Response to the Scott-Baker Review Panel Report on the European Arrest Warrant by UKIP MEP Gerard Batten. • Introduction: In better ages of its legal history than the one we are living through, Britain developed a uniquely fair system of criminal justice. Our achievements on this field have excelled those of Ancient Rome and remain unparalleled in the history of civilisation. Throughout the world, our common law system became an ideal which other nations strove to copy.
Yet, the very excellence of British justice produced some new dilemmas - such as the extradition of suspects to other countries. We do not want to become safe havens for foreign fugitive criminals; on the other hand, how can we hand over suspects to the countries where the system of criminal justice is so different from – and inferior to – our own?
This has been resolved by a number of safeguards which evolved over centuries to protect the liberties of the suspects whilst enabling extradition of genuine fugitives. Thus, we would not extradite people to countries where they would be tortured of subjected to unfair trial. The so-called 'dual criminality' requirement bars extradition where a person is wanted for actions which would not be considered a crime in this country. Above all, a country requesting extradition first had to prove to a British judge that they had a prima facie case for the suspect to answer.
As the government working party which reviewed our extradition arrangements reported in 1974, “the requirement of prima facie evidence remains the only real safeguard against the trumped up case, and we venture to think that it must serve to deter some applications for extradition where a warrant of arrest has been issued in a foreign State on largely unsupported suspicion of guilt.” The report further pointed out that the requirement of a prima facie case was also the only effective guarantee that judges have enough information to establish dual criminality and that the suspect is not wanted for political reasons. Without the prima facie case safeguard, the other safeguards would also effectively go by the board.

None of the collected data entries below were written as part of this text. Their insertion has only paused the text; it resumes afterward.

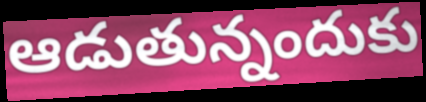
ఆడుతున్నందుకు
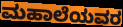
ಮಹಾಲೆಯವರ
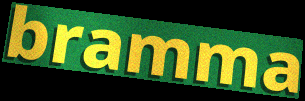
bramma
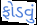
ફોડવું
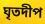
ঘৃতদীপ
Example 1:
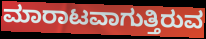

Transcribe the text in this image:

ಮಾರಾಟವಾಗುತ್ತಿರುವ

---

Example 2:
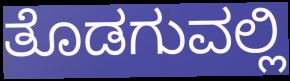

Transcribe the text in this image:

ತೊಡಗುವಲ್ಲಿ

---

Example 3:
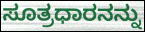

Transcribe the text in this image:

ಸೂತ್ರಧಾರನನ್ನು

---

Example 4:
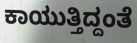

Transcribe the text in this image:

ಕಾಯುತ್ತಿದ್ದಂತೆ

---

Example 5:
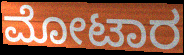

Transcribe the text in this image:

ಮೋಟಾರ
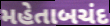
મહેતાબચંદ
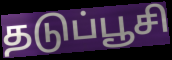
தடுப்பூசி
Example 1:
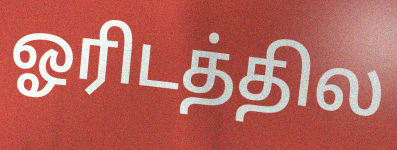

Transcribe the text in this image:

ஓரிடத்தில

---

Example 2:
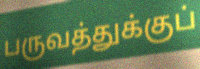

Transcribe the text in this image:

பருவத்துக்குப்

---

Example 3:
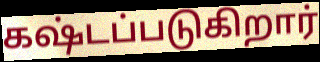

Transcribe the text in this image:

கஷ்டப்படுகிறார்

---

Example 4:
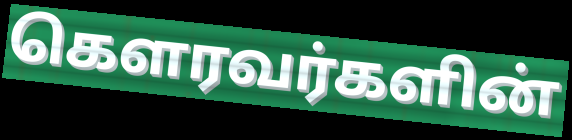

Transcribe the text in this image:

கௌரவர்களின்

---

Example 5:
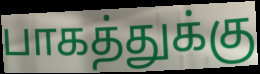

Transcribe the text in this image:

பாகத்துக்கு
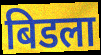
बिडला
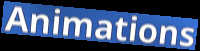
Animations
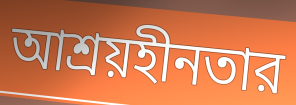
আশ্রয়হীনতার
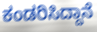
ಕಂಡರಿಸಿದ್ದಾನೆ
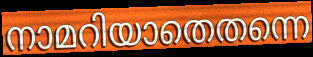
നാമറിയാതെതന്നെ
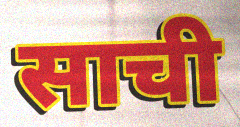
साची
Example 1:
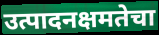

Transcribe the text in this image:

उत्पादनक्षमतेचा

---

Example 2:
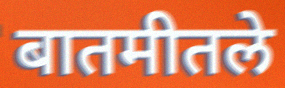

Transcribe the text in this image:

बातमीतले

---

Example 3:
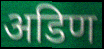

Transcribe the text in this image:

अडिण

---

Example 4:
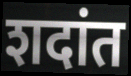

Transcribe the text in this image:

शदांत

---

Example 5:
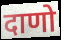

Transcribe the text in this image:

दाणो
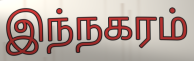
இந்நகரம்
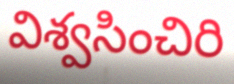
విశ్వసించిరి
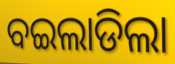
ବଇଲାଡିଲା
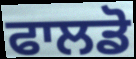
ਫਾਲਡੋ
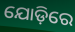
ଯୋଡ଼ିରେ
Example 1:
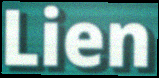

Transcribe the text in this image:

Lien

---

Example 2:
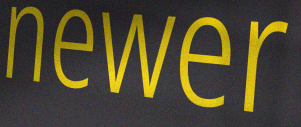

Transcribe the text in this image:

newer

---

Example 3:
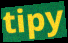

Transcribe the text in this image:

tipy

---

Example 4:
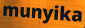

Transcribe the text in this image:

munyika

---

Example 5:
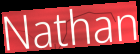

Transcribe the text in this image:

Nathan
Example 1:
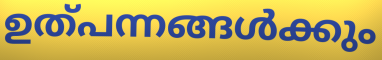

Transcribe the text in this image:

ഉത്പന്നങ്ങൾക്കും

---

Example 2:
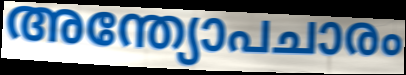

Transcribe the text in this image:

അന്ത്യോപചാരം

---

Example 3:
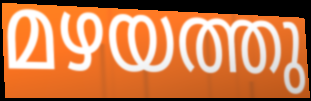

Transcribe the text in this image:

മഴയത്തു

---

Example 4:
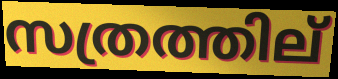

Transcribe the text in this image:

സത്രത്തില്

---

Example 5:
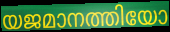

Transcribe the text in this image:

യജമാനത്തിയോ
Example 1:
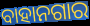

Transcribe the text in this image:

ବାହାନଗାର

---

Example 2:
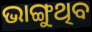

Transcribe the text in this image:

ଭାଙ୍ଗୁଥିବ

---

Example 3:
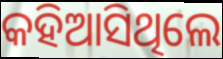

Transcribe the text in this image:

କହିଆସିଥିଲେ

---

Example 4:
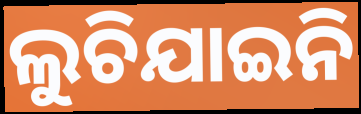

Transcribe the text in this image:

ଲୁଚିଯାଇନି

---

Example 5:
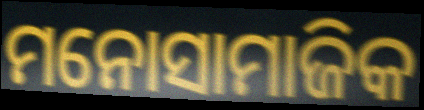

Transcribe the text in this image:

ମନୋସାମାଜିକ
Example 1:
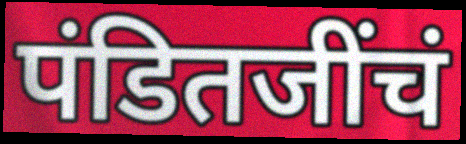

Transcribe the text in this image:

पंडितजींचं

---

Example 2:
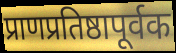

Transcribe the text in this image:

Unfortunately, this is precisely what has happened since then. Under the EU's
'European Arrest Warrant' system, extradition has been replaced with 'judicial surrender' – a mere bureaucratic formality. Where there is an EAW, our judges are now forced to extradite people on the strength of a piece of paper. In practice, all they have to check is that the brief form has been filled correctly (admittedly, even that sometimes becomes a difficulty for our EU partners, but the judges are obliged to take a generous cosmopolitan view of their efforts).
No doubt, the EAW became the most disastrous result of the removal of the prima
facie case requirement; but it is not the only one. The extradition to the United States is only slightly better. Worse still, under the Council of Europe's European Convention on Extradition, the requirement is also removed for some countries where the very idea of rule of law remains a utopian dream of a few troublemaking dissidents – such as Russia and Azerbaijan.
Lord Baker’s Review Panel Report
For a few years now, it has been universally recognised that this country's extradition arrangements must be urgently reformed; especially the most dangerous aspect of them – the European Arrest Warrant. Both Government parties have solemnly promised to do that when they come to power. To review the existing system and make recommendations, the government appointed an 'independent panel' led by Lord Baker – a retired top judge best known for his inquest into the death of Princess Diana. Having spent over a year on this work, having traveled extensively to Brussels, Hague, and Washington, the panel has now produced its 488-pages long report – only to endorse the present system and to recommend no change.